▶ [What to produce]: Write the next few paragraphs of the film review below, about four women's trip to Italy, starting after its last sentence.

When they get together in person, we find out Vivian (Fonda) is engaged to Arthur (played by Don Johnson, who looked a bit like Warren Beatty). Carol (Steenburgen) lost her restaurant, and feels like she might lose her husband Bruce (Craig T. Nelson), since he had a recent heart attack (and leads to idiotic scenes like him trying to sneak bacon that he eats off the kitchen floor when she spots him on the home security system). She decides they should go to Italy. Diane (Keaton) isn’t so keen on leaving her boyfriend Mitchell (who would? It’s Andy Garcia!). Sharon (Bergen) doesn’t want to leave her cat. Luckily for the ladies, the cat dies and Garcia doesn’t. Off to Italy they go!

Once there, only about 25% of the jokes work. To give you an idea of the many that don’t – giggling at nude statues and making comments about how cold it must be in the museum, and thinking a real cop is a stripper and taunting him and pulling at his uniform. 

And about 25% of the serious stuff worked in the dialogue. There were a few touching lines about getting older.

Oh, and I’m so over a montage where women try on a variety of outfits.

▶ [Listed entries]:
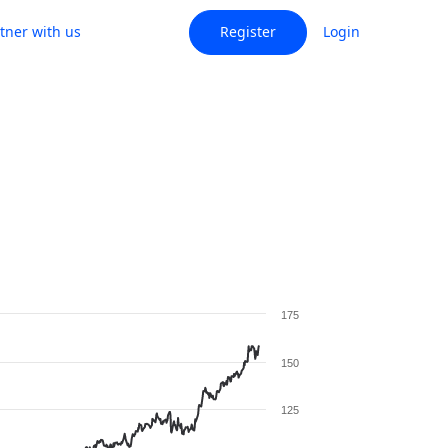
tner with us
Register
Login
175
150
125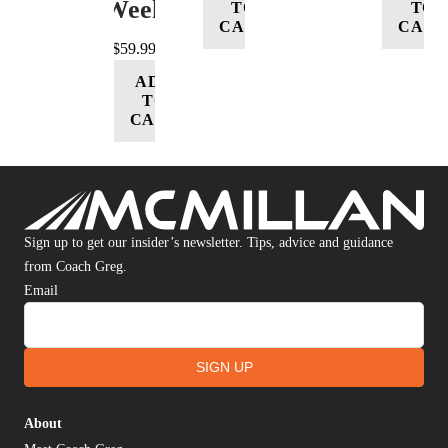
Week
TO
TO
CART
CART
$
59.99
ADD
TO
CART
Sign up to get our insider’s newsletter. Tips, advice and guidance
from Coach Greg.
Email
SIGN UP
About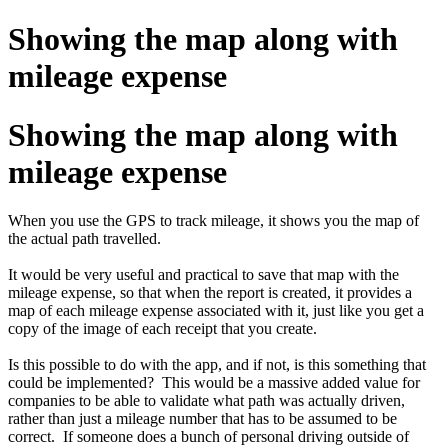
Showing the map along with
mileage expense
Showing the map along with
mileage expense
When you use the GPS to track mileage, it shows you the map of
the actual path travelled.
It would be very useful and practical to save that map with the
mileage expense, so that when the report is created, it provides a
map of each mileage expense associated with it, just like you get a
copy of the image of each receipt that you create.
Is this possible to do with the app, and if not, is this something that
could be implemented? This would be a massive added value for
companies to be able to validate what path was actually driven,
rather than just a mileage number that has to be assumed to be
correct. If someone does a bunch of personal driving outside of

▶ [Written reply]:
The film was shot beautifully, but it was poorly edited. There was good chemistry between the cast of women, but I didn’t care for any of the scenes with the men in their life (aside from the contrivance of an old flame that just happens to be the chef at a restaurant they visit). 

I had a problem with two of the songs played. American Girl is a great Tom Petty tune, but it was used so well in Fast Times at Ridgemont High (when the building was toilet-papered on the first day of school) and the start of Silence of the Lambs, before the woman was kidnapped.

They also played Hall & Oates You Make My Dreams Come True. That song needs to be retired from movies (and it was used so brilliantly in 500 Days of Summer).

I thought this was going to be worse than it was, but that’s no ringing endorsement. I think anyone 65-years-old or older is going to have a blast watching it. I just hope this next chapter, is the last chapter.

2 stars out of 5.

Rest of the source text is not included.